What Could Be Done Better?

The research team, with support from the Asia Foundation, conducted interviews to collect opinions from Indonesian civil society organizations (CSOs) that specialize in government expenditure and government officials.

Generally, the reallocation was viewed positively: no interviewees considered the previous budget to have performed any better.

At a more discrete level, a range of viewpoints emerged. Among CSOs, the effectiveness of the capital injection to SOEs was debated. Some argued the types of infrastructure would disproportionately benefit big companies and already-affluent regions, while others had concerns about how confident the public could be in the SOEs’ use of public funds.

Energy also emerged as a topic of debate.

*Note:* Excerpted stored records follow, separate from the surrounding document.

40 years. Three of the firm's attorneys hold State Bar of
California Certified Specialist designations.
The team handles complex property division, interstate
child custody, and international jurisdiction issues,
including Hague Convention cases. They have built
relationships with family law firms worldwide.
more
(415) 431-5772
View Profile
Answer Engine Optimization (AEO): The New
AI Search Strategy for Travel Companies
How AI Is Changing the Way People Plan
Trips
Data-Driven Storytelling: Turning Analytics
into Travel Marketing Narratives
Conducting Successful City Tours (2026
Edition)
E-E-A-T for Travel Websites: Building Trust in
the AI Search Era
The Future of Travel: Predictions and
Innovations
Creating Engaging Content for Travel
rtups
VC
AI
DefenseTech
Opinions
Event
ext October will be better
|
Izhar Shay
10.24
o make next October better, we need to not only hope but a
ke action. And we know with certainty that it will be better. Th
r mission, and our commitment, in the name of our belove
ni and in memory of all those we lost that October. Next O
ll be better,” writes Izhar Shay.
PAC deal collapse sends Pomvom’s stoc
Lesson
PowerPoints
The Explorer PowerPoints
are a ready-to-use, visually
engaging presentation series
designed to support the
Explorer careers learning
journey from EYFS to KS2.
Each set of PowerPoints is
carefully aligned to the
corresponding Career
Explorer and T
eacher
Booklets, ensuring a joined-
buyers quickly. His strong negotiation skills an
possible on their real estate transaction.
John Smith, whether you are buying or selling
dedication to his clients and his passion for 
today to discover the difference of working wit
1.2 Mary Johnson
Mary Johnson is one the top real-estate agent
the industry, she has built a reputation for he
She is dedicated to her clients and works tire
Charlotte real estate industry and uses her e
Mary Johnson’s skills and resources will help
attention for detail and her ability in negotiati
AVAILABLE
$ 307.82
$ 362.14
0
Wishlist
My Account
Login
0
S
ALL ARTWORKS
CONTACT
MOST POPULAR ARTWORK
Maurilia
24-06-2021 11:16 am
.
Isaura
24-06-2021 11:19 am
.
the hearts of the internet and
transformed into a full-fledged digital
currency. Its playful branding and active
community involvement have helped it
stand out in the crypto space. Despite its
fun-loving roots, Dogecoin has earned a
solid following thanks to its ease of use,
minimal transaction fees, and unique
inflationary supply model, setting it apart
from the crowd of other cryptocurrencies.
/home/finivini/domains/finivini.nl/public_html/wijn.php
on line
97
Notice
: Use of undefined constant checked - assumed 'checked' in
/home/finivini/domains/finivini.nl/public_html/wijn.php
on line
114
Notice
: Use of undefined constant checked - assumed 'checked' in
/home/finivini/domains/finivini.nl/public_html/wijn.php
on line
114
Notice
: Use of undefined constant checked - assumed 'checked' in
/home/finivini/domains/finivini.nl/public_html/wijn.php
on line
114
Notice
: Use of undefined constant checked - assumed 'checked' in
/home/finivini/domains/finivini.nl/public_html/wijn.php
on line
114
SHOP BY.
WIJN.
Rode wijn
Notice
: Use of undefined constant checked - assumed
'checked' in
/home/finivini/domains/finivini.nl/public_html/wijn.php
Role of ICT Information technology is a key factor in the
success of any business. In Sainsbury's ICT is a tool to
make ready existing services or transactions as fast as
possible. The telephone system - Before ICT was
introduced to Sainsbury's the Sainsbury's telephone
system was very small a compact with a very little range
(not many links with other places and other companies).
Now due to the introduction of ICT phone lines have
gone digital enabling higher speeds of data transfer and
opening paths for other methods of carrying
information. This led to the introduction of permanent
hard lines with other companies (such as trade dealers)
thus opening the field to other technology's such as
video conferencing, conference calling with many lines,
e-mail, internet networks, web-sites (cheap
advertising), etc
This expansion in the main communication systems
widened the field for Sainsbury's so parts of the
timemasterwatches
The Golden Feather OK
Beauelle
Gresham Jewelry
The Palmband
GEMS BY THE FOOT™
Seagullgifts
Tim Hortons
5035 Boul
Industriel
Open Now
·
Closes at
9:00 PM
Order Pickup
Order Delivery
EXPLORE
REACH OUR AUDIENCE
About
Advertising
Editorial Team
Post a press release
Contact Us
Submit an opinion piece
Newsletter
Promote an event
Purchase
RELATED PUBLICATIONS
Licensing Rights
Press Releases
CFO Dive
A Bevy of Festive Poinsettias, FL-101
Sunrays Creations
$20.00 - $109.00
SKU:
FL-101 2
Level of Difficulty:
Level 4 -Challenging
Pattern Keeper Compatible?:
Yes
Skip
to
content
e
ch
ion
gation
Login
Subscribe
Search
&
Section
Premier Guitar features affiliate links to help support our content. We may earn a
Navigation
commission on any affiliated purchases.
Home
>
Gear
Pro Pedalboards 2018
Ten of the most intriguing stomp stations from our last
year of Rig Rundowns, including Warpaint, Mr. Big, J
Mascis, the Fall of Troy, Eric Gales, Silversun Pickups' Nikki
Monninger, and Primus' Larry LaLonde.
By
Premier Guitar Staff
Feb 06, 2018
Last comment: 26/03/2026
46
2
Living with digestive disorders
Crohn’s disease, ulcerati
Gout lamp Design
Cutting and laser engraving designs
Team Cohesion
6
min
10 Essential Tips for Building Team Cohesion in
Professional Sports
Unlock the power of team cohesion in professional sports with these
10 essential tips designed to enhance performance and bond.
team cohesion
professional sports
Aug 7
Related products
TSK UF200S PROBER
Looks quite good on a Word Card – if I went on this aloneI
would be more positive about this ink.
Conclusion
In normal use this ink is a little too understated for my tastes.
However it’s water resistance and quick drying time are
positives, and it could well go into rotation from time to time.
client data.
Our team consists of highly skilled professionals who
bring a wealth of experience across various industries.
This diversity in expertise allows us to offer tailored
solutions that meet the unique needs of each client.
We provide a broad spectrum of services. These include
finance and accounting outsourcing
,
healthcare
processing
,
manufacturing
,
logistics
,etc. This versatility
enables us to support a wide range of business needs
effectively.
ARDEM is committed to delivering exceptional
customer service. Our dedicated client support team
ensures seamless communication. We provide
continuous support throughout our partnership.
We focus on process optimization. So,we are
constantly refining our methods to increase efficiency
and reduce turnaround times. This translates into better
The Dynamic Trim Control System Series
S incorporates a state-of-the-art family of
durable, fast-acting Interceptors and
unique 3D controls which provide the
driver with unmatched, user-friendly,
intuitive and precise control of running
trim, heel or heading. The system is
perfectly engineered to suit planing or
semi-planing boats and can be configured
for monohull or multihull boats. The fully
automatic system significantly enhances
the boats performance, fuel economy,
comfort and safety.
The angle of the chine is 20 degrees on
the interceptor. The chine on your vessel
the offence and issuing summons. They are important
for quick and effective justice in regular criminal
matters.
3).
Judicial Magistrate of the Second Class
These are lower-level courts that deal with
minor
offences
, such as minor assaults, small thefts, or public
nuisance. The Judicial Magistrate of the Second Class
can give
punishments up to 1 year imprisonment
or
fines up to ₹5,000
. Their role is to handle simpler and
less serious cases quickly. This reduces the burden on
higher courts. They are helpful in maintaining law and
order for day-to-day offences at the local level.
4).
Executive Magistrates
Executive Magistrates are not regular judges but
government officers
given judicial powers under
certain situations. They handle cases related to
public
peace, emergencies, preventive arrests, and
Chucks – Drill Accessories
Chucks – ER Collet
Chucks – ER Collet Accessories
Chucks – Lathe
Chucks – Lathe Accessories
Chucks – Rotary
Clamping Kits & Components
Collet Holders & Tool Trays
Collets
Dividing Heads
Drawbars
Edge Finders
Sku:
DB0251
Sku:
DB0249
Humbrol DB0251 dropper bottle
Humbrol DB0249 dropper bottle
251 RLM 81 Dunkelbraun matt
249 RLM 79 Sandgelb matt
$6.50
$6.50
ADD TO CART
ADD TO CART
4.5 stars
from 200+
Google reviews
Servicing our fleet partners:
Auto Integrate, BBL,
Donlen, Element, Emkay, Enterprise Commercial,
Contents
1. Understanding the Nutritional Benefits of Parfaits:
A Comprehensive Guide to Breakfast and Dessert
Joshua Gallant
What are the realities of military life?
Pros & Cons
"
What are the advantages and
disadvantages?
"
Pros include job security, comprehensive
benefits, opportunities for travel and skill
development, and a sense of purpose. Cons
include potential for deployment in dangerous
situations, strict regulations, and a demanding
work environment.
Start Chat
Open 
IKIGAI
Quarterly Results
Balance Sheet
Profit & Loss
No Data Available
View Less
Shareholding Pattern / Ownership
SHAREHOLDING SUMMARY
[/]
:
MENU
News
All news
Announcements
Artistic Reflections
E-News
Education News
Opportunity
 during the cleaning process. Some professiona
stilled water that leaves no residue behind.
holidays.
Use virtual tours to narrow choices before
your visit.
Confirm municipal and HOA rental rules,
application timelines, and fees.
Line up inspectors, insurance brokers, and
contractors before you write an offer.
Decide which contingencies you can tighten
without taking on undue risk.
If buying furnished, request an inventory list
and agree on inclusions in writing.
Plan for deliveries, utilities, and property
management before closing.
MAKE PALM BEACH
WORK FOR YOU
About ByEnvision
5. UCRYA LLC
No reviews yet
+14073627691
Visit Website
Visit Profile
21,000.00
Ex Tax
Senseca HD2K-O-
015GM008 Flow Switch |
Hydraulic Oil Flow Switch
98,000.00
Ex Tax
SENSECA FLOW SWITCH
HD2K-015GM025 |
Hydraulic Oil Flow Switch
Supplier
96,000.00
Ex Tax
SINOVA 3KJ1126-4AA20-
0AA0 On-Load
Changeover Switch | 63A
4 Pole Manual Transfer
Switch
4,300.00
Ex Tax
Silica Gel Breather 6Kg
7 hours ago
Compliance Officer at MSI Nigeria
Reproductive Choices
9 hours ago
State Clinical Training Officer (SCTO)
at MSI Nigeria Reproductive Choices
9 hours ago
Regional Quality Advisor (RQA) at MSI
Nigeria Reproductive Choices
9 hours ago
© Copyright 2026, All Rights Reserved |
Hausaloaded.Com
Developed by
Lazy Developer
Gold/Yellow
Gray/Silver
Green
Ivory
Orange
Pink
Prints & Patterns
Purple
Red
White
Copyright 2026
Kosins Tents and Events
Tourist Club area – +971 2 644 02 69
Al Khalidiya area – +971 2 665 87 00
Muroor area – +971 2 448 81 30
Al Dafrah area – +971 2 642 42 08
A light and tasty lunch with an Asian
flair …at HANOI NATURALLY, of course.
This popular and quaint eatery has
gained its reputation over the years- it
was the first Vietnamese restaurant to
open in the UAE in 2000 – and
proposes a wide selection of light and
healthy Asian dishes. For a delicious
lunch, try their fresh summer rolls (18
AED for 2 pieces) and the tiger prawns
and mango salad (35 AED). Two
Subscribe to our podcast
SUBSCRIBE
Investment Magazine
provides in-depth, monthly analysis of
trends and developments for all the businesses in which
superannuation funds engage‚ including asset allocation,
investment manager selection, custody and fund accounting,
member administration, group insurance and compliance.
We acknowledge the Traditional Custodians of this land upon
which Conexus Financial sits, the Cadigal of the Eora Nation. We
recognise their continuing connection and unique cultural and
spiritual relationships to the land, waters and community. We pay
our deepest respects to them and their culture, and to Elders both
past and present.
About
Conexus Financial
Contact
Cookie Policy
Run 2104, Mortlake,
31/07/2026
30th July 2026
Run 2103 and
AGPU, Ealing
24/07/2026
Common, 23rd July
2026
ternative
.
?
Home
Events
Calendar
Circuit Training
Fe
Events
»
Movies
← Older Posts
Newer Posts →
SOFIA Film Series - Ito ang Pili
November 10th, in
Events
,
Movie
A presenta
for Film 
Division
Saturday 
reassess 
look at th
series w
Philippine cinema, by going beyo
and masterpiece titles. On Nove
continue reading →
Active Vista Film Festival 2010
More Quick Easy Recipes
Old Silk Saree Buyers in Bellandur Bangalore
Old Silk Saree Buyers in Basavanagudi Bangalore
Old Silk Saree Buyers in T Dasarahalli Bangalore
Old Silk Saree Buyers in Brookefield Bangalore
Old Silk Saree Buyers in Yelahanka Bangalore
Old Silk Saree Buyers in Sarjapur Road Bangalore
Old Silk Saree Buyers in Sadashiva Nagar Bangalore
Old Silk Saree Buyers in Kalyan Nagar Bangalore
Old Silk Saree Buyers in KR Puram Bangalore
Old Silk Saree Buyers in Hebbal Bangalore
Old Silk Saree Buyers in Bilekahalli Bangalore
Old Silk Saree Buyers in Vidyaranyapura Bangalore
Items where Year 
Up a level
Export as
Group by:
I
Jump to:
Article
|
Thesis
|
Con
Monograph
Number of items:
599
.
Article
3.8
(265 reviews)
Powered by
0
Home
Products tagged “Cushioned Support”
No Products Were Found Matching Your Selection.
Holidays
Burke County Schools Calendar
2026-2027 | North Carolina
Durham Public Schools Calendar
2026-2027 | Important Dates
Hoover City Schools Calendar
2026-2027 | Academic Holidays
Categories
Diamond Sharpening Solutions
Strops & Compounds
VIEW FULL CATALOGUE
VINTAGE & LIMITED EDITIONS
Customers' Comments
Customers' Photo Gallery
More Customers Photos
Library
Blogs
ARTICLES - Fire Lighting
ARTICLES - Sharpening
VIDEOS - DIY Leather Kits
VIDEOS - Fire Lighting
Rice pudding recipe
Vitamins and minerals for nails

Some interviewees argued that large investments in roads would only encourage private transport use, while others noted the distinct lack of investment in clean energy, despite the need for Indonesia to transition away from carbon-intensive energy sources, particularly amid plans to significantly expand coal power generation.

Government officials noted the need to strengthen planning and coordination, so that government agencies have the capacity that they need to make the most of additional funding.

Such issues led to recommendations that future reallocation of subsidies—such as for electricity and liquefied petroleum gas, likely to see reforms in 2016 and 2017—should involve more public consultation and dissemination, more capacity building, and greater levels of transparency and accountability to track what has been achieved.

The Big Picture

The analysis concluded that Indonesia has brought together a compelling case for what can be achieved by redirecting subsidies from wasteful consumption to investments in medium- and longer-term development. It has also suggested lessons for how future reallocations could be made more effective.

As world oil prices rise once more to levels of around USD 50 per barrel, Indonesia—along with other reforming countries around the world—must avoid public pressure to reintroduce subsidies. Tracking and explaining the benefits of a “year without subsidies” is surely one of the most compelling strategies to resist backsliding.